Records from a dataset

________________________

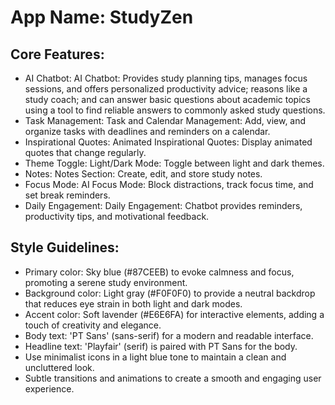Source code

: # **App Name**: StudyZen

## Core Features:

- AI Chatbot: AI Chatbot: Provides study planning tips, manages focus sessions, and offers personalized productivity advice; reasons like a study coach; and can answer basic questions about academic topics using a tool to find reliable answers to commonly asked study questions.
- Task Management: Task and Calendar Management: Add, view, and organize tasks with deadlines and reminders on a calendar.
- Inspirational Quotes: Animated Inspirational Quotes: Display animated quotes that change regularly.
- Theme Toggle: Light/Dark Mode: Toggle between light and dark themes.
- Notes: Notes Section: Create, edit, and store study notes.
- Focus Mode: AI Focus Mode: Block distractions, track focus time, and set break reminders.
- Daily Engagement: Daily Engagement: Chatbot provides reminders, productivity tips, and motivational feedback.

## Style Guidelines:

- Primary color: Sky blue (#87CEEB) to evoke calmness and focus, promoting a serene study environment.
- Background color: Light gray (#F0F0F0) to provide a neutral backdrop that reduces eye strain in both light and dark modes.
- Accent color: Soft lavender (#E6E6FA) for interactive elements, adding a touch of creativity and elegance.
- Body text: 'PT Sans' (sans-serif) for a modern and readable interface.
- Headline text: 'Playfair' (serif) is paired with PT Sans for the body.
- Use minimalist icons in a light blue tone to maintain a clean and uncluttered look.
- Subtle transitions and animations to create a smooth and engaging user experience.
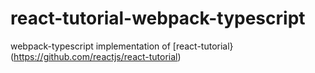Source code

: # react-tutorial-webpack-typescript

webpack-typescript implementation of [react-tutorial}(https://github.com/reactjs/react-tutorial)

________________________

Return word for word the line bearing "- Accent color: Soft" and every later line of the entries, but none of the pictures.

- Accent color: Soft lavender (#E6E6FA) for interactive elements, adding a touch of creativity and elegance.
- Body text: 'PT Sans' (sans-serif) for a modern and readable interface.
- Headline text: 'Playfair' (serif) is paired with PT Sans for the body.
- Use minimalist icons in a light blue tone to maintain a clean and uncluttered look.
- Subtle transitions and animations to create a smooth and engaging user experience.
Source code

: # react-tutorial-webpack-typescript

webpack-typescript implementation of [react-tutorial}(https://github.com/reactjs/react-tutorial)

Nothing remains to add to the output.